While announcing its preliminary figures for the year ending 29 February, Hamburg-based Otto Group stated it was off to a flying a start into the new financial year.
The German mail-order and e-commerce behemoth provided little evidence, however, that business will continue to thrive in 2016, aside from mentioning that its workforce will be trimmed in the wake of divestment.
Annual group revenues grew 4.3% to €12.5bn, while rising 5.5% in Germany, its core market. That growth rate was the basis of a decent operating performance, and is well above the domestic inflation rate, which stood at about 0.3% last year.
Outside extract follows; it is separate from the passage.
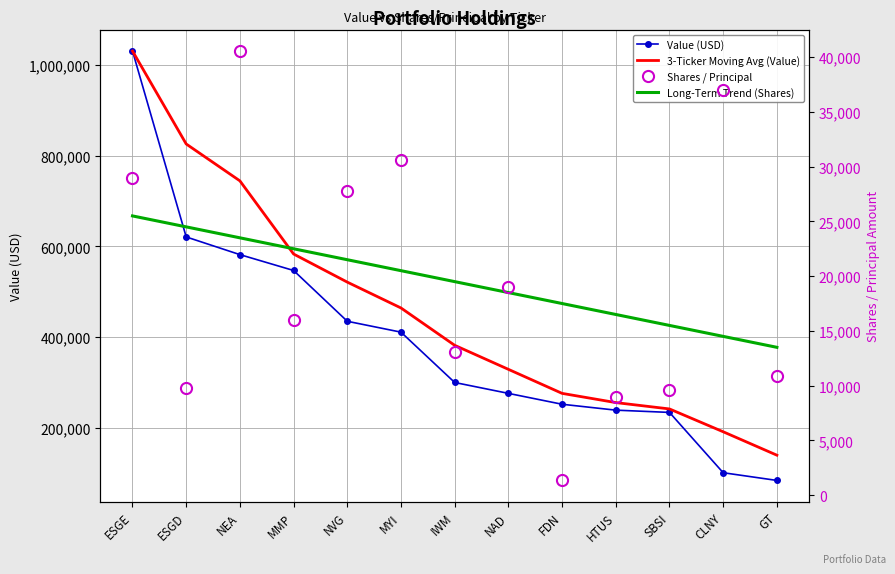

Is it true that Shares / Principal equals 7939.7 at MYI?

False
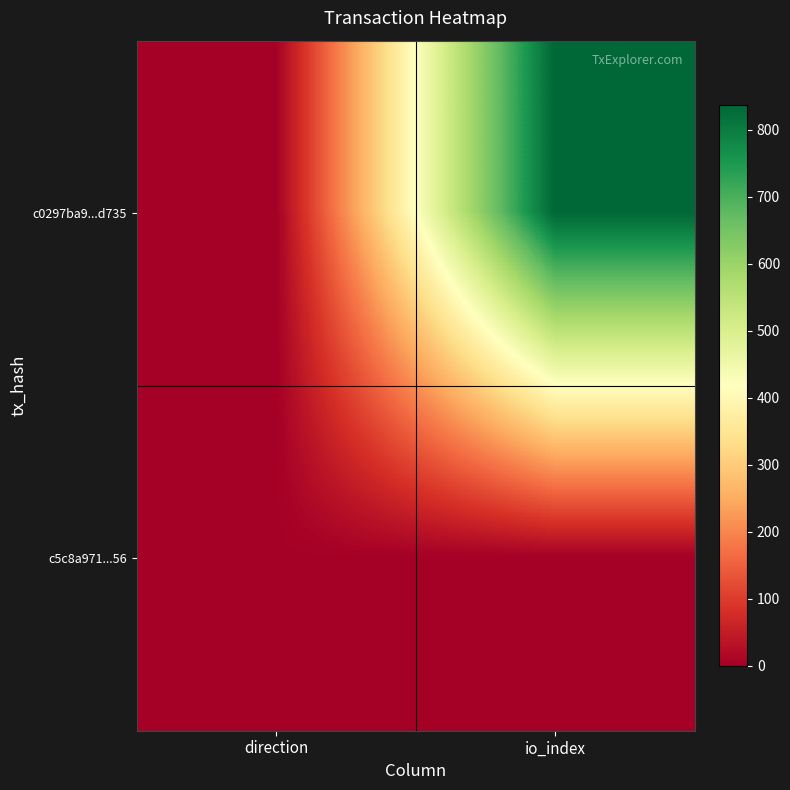

Which series has the largest range (max minus min)?

c0297ba9...d735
The main driver of growth was online retailing, with global online revenue up 6.5% to €6.6bn. Germany was the star performer, with online sales rising about 10% to €4.4bn, which helped the group “reaffirm its position as one of the world’s largest online B2C retailers.”
The multichannel retail business unit, which is responsible for over €10bn of revenues, grew 2.4% last year. OTTO, the largest company among its lean portfolio of assets, hit €2.5bn in revenues, growing “well above plan of almost 10%”, while fashion retailer Bonprix (€1.4bn revenue, +11% year-on-year), textile retailer The Witt Group (€755m revenues, +4% year-on-year) and Baur Group (€683m revenues +1.3% year-on-year) are by comparison side business units with revenue above half a billion euros that are also driving growth.
Elsewhere, the service segment – which is dominated by the Hermes Group, Germany’s largest independent home delivery operator – fared even better in terms of growth, recording a rise in revenues of 16.6% to €1.7bn for the year.
Meanwhile, its smaller financial services unit grew its top-line by 5.3% to €680m.
Its international business enjoyed mixed fortunes. The group noted that “while revenues in North and South America and in Great Britain partly saw strong increases, sales figures of the French 3SI Group and the Otto Group Russia declined again”, due to a very weak economy and a volatile rouble exchange rate.
With regard to staff, “at the end of the past financial year comprised approximately 52,200 full-time equivalent (FTE),” which represents a decline of “around 1,800 positions, mainly caused by the sale of companies”.
“The past financial year marked a turning point. We successfully continued to strengthen our core business, to further expand our e-commerce and to adjust our company portfolio,” it added.